Last week’s report looked at the prominence of experts, a notable feature of the coverage at a time when the rival parties were releasing their manifestos and plans for government. This week has been interesting for the intervention of President Trump. Despite Michael Gove’s observation about the surfeit of expert opinion in the 2016 referendum campaign, academics have enjoyed a considerable amount of media attention as have charity representatives and businesspeople. Economic coverage continues to rely on input from the IFS and its Director Paul Johnson.

Section 5: Prominence of parties

Figure 5.1 compares the levels of coverage of the political parties on TV news during the weekday coverage between 28 November and 4 December inclusive2. Figure 5.2 provides the same comparison for press coverage.

Figure 5.1: Prominence of political parties in TV election coverage in week 4 only (28 November - 4 December)

Figure 5.1: Prominence of political parties in TV election coverage in week 4 only (28 November - 4 December)

Figure 5.2: Prominence of political parties in newspaper election coverage in week 4 only (28 November - 4 December)

Figure 5.2: Prominence of political parties in newspaper election coverage in week 4 only (28 November - 4 December)
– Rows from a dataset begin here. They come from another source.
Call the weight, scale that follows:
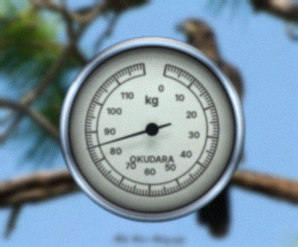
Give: 85 kg
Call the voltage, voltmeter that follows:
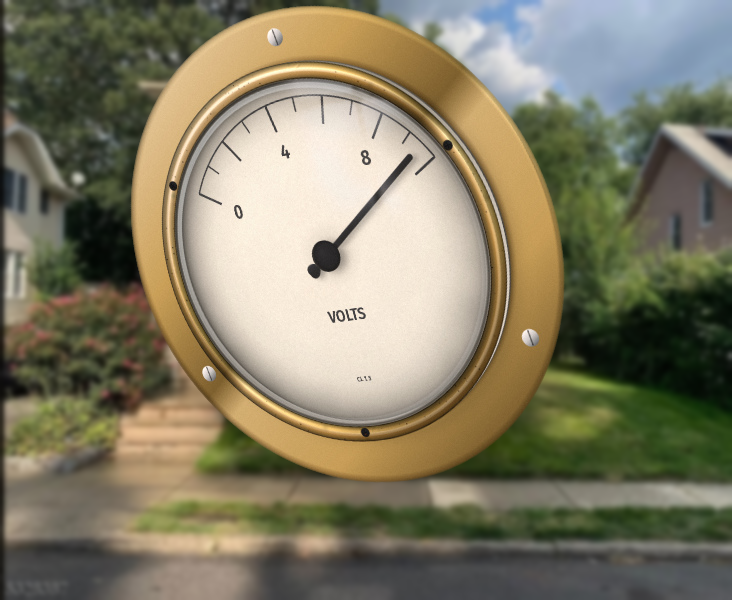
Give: 9.5 V
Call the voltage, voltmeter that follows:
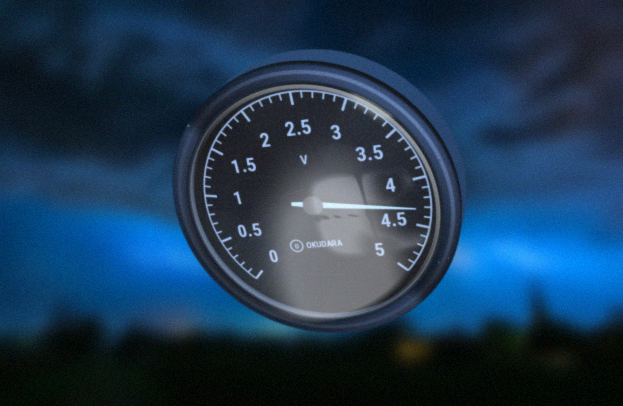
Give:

2 To be coded as ‘present’ a political representative needed to have an active role within the item. They could be counted even if they were not quoted, but there had to be a clear and substantial attribution to them of a speech act or action. Up to 5 politicians could be coded per item.

Key findings

  • The two-party squeeze continues into the fourth week in national press coverage, with representatives of the two parties commanding 90 percent of appearances.
  • The squeeze is not as tight in television news, with the two parties accounting for 66 percent of coverage.
  • There is a remarkable parity in the overall amounts of coverage given to the two main parties and their leaders. In both the press and television coverage, their prominence is almost identical.
  • Jo Swinson has dominated the Liberal Democrat’s share of TV coverage, reflecting her appearance in the broadcast debate formats.
  • Nicola Sturgeon has continued to maintain her profile in broadcast media terms and is by far and away the face of her party when the SNP is represented on television.
  • The Brexit and Green parties have enjoyed some broadcast coverage, benefitting from the exposure that has come courtesy of their participation in the key television debates.
  • Other parties including potential power brokers in a hung parliament such as the SNP, DUP and Brexit Party, have received scant print media coverage heading into the closing stages of the election.
  • Prominent in the press at the start of the campaign, the Brexit Party is virtually anonymous now.